Before setting-up our airflow configurations, let’s create the Postgres database that will persist our data. I prefer using the pgAdmin 4 tool for this, however any other Postgres development platform can do the job.

When installing postgres, you need to setup a password that we will need later to connect to the database from the Spark environment. You must remember the password to reconnect to the database servers. You can also leave the port at 5432. If your installation has succeeded, you can start pgadmin and you should observe something like this window:

pgAdmin 4

Since we have many columns for the table we want to create, we opted to use a script with psycopg2, a PostgreSQL database adapter for Python, to create the table and add its columns. And we have installed the psycopg2-binary package in the requirements.txt.

You can run the Python script with the following command:

python pipelines/create_table.py

I use config.ini to access the database configurations, allowing you to modify the application settings easily. Alternatively, if you prefer to use a different method, you can make slight adjustments to the script accordingly.
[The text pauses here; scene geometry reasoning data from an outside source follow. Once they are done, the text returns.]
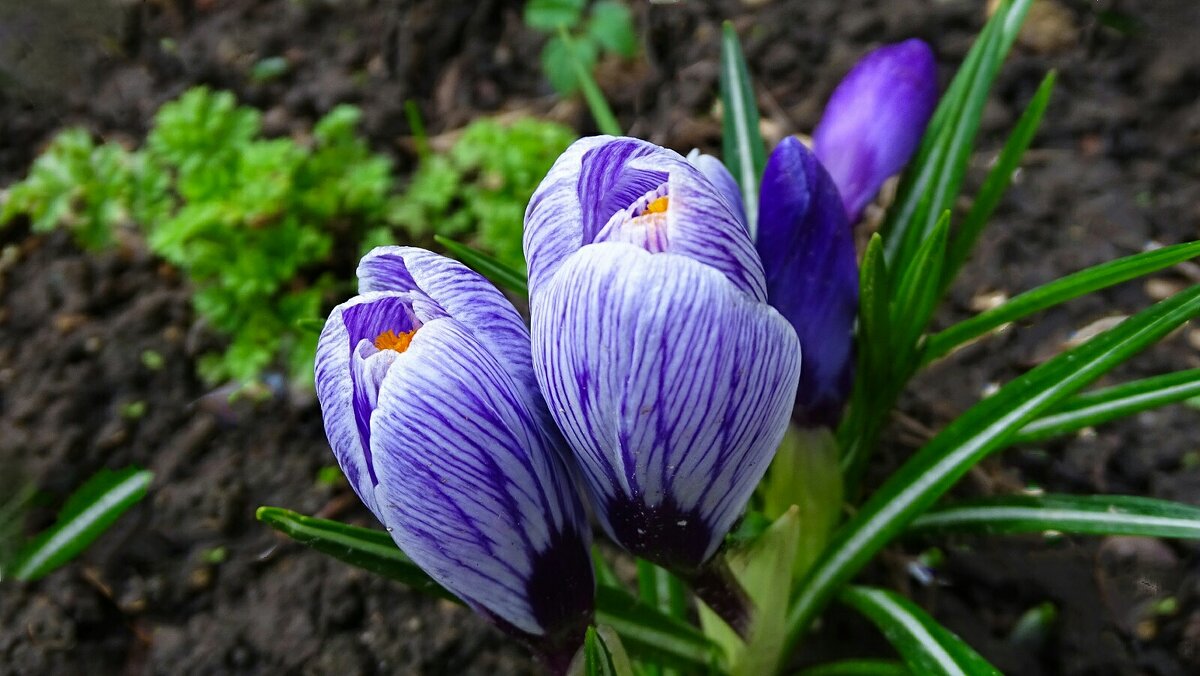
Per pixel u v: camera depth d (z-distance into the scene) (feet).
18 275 1.40
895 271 0.87
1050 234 1.21
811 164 0.69
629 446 0.54
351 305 0.56
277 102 1.53
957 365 1.13
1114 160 1.27
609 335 0.51
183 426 1.24
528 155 1.34
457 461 0.55
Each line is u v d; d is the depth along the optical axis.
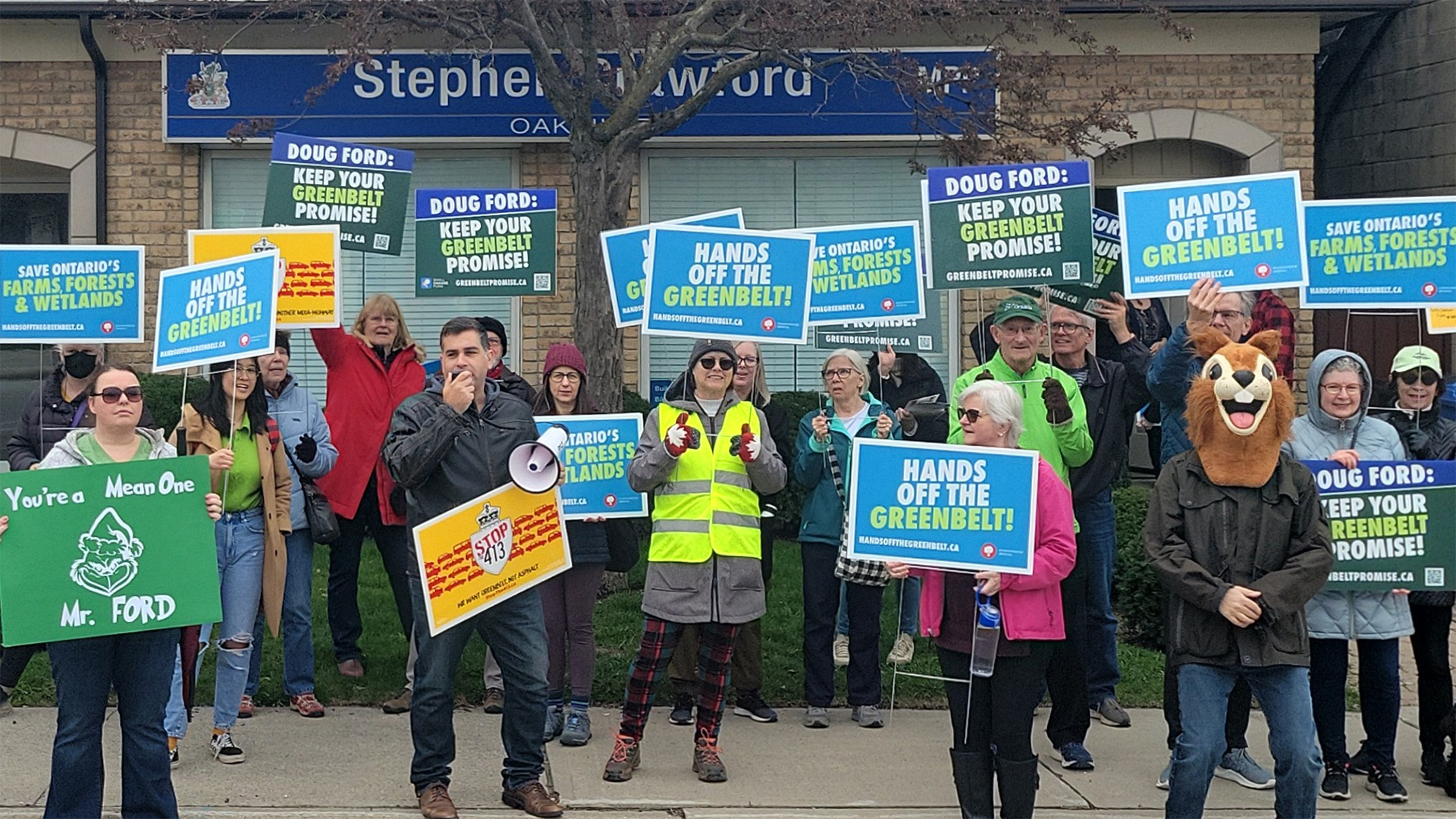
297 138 8.55
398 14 10.13
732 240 7.11
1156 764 6.96
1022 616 5.53
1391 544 6.24
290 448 7.34
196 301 6.34
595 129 10.02
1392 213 6.74
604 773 6.61
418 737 5.93
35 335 7.20
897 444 5.62
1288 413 5.46
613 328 10.06
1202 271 6.68
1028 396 6.67
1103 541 7.41
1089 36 10.77
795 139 12.66
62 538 5.33
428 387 6.40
The config.ini file looks as follows:

[database]
host=host.docker.internal
port=5432
user=postgres
password=change_me
database=change_me

`Airflow Setup`

Let’s take a look at the Directed Acyclic Graph (DAG) that will outline the sequence and dependencies of tasks, enabling Airflow to manage their execution.
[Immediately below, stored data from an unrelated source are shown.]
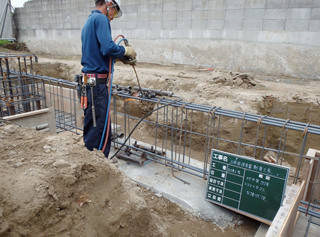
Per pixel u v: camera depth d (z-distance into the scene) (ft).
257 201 9.36
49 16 48.70
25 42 54.90
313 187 9.25
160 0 34.71
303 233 9.13
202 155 19.08
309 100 20.10
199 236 9.11
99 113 10.59
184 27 33.65
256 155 19.39
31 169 5.55
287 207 6.95
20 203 4.76
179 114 20.62
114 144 13.91
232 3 29.37
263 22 27.96
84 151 6.75
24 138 6.88
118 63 36.63
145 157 12.84
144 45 37.86
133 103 25.41
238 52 30.25
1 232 4.22
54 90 18.57
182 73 28.73
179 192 10.88
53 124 14.62
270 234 5.99
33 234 4.59
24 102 14.80
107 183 6.22
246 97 20.77
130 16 38.17
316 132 8.59
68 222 5.05
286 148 20.45
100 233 5.41
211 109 10.67
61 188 5.36
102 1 10.27
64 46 48.34
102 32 9.57
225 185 9.85
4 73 15.93
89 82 10.20
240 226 9.74
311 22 25.49
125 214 5.92
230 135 18.88
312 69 26.35
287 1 26.18
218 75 24.72
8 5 53.72
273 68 28.48
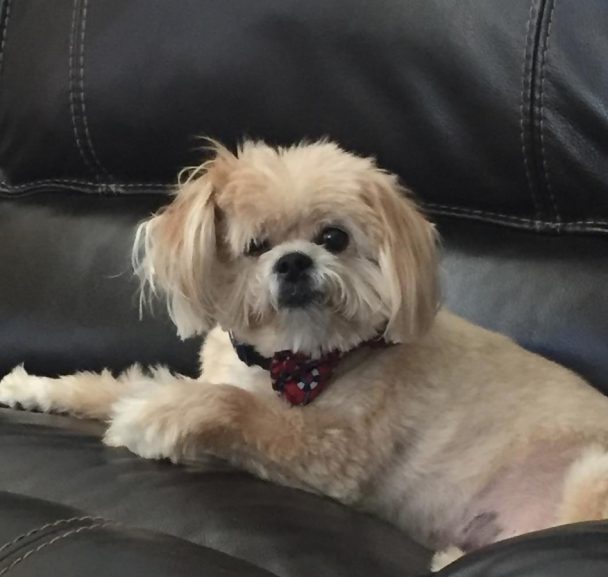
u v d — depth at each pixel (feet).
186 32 4.09
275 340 3.29
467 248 3.72
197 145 4.17
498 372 3.38
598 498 2.96
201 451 3.05
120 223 4.36
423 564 2.56
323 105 3.85
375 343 3.31
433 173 3.73
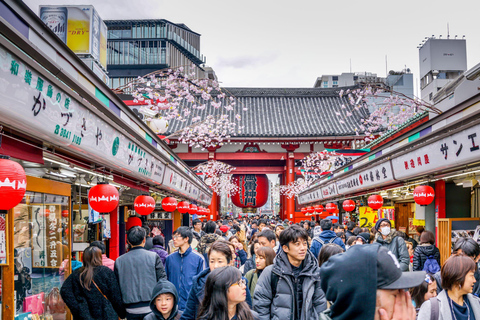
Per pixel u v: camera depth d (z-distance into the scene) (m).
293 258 4.77
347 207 16.92
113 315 5.53
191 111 41.12
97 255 5.70
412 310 1.83
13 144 4.74
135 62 64.81
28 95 4.13
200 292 4.50
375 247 1.86
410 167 9.84
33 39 4.43
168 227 19.00
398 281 1.79
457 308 3.99
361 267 1.79
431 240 8.37
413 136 9.72
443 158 8.00
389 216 15.92
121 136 7.28
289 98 44.47
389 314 1.80
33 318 6.12
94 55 10.70
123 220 14.20
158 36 65.56
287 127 39.38
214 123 38.06
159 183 11.25
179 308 6.54
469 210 13.15
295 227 4.75
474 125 6.66
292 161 37.56
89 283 5.52
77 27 10.41
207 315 3.52
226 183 39.25
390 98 18.06
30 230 6.14
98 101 6.09
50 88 4.55
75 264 8.12
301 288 4.73
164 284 4.73
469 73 11.99
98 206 6.85
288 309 4.63
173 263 6.78
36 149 5.25
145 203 9.96
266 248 6.36
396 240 8.32
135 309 5.92
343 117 40.22
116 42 64.88
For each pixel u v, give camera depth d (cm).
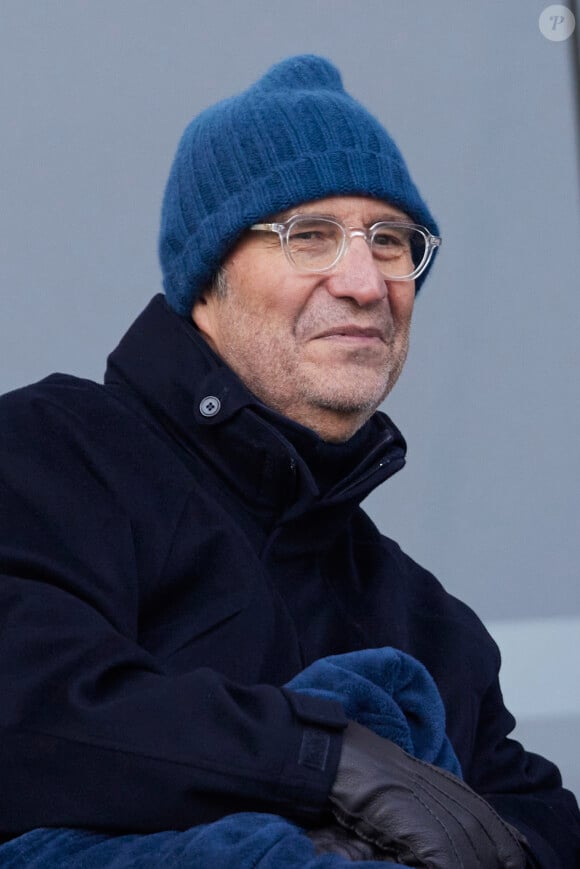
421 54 980
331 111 688
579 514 994
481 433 994
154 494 639
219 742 534
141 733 536
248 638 629
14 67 935
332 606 675
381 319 676
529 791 725
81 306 950
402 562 741
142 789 532
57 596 575
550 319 996
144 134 952
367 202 684
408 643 690
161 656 616
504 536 995
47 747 539
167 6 952
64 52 941
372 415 708
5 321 941
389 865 500
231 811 534
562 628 987
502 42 984
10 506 606
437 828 525
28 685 545
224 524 646
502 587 990
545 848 650
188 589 633
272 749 532
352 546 718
from airflow.providers.postgres.operators.postgres import PostgresOperator
from airflow.operators.python import PythonOperator
from airflow import DAG
import airflow.utils.dates
import logging
import sys
import os

sys.path.append(os.path.join(os.path.dirname(__file__), '..', 'pipelines'))
from topcv_pipeline import scrape_data, clean_data, transform_data, write_sql_query, check_sql_file

logging.basicConfig(level=logging.INFO)
TEMPLATE_SEARCH_PATH = os.path.join(os.path.dirname(__file__), '..', 'tmp')

default_args = {
    'owner': 'airflow',
    'start_date': airflow.utils.dates.days_ago(1)
}

with DAG(
    'job_scraper',
    default_args=default_args,
    template_searchpath=TEMPLATE_SEARCH_PATH,
    schedule_interval='@daily',
    catchup=False
) as dag:
    scrape_data_task = PythonOperator(
        task_id='scrape_data_task',
        python_callable=scrape_data,
        provide_context=True,
        op_kwargs={'url': 'https://www.topcv.vn/viec-lam-it'},
    )

    clean_data_task = PythonOperator(
        task_id='clean_data_task',
        python_callable=clean_data,
        provide_context=True
    )

    transform_data_task = PythonOperator(
        task_id='transform_data_task',
        python_callable=transform_data,
        provide_context=True
    )

    write_sql_query_task = PythonOperator(
        task_id='write_sql_query_task',
        python_callable=write_sql_query,
        provide_context=True
    )

    check_sql_file_task = PythonOperator(
        task_id='check_sql_file_task',
        python_callable=check_sql_file,
        provide_context=True
    )

    write_to_postgres_task = PostgresOperator(
        task_id='write_to_postgres_task',
        postgres_conn_id='postgres_conn',
        sql='postgres_query.sql',
        trigger_rule='all_success'
    )

scrape_data_task >> clean_data_task >> transform_data_task >> write_sql_query_task >> check_sql_file_task >> write_to_postgres_task

The dag includes all the tasks that are imported from the topcv_pipeline.py
The tasks are set to execute daily.
The first task is the Scrape Data Task. This task scrapes data from the TOPCV website into a staging table in Postgres database, initiating the data processing workflow.
The second task, Clean Data Task, will retrieve new, unprocessed jobs from the staging table, clean the 'title' and 'salary' fields by using clean_title() and clean_salary() function from utils.py, and then push the cleaned data into XCom for later transformation.
The third task is the Transform Data Task, which pulls cleaned data from XCom, uses the transform_salary() from utils.py to calculate the average salary, and then pushes the results back to XCom.
The fourth task, Write SQL Query Task, pulls transformed data from XCom and then generates INSERT SQL commands for each job, saving them to postgres_query.sql for use with the PostgresOperator in downstream task.
The fifth task, Check SQL File Task, checks whether the postgres_query.sql file contains any SQL commands. If it does, the downstream tasks will be executed; if the file is empty, the downstream tasks will be skipped.
The final task is the Write To Postgres Task. It uses the PostgresOperator for execution, running the SQL commands from the postgres_query.sql file and storing the jobs in the PostgreSQL database.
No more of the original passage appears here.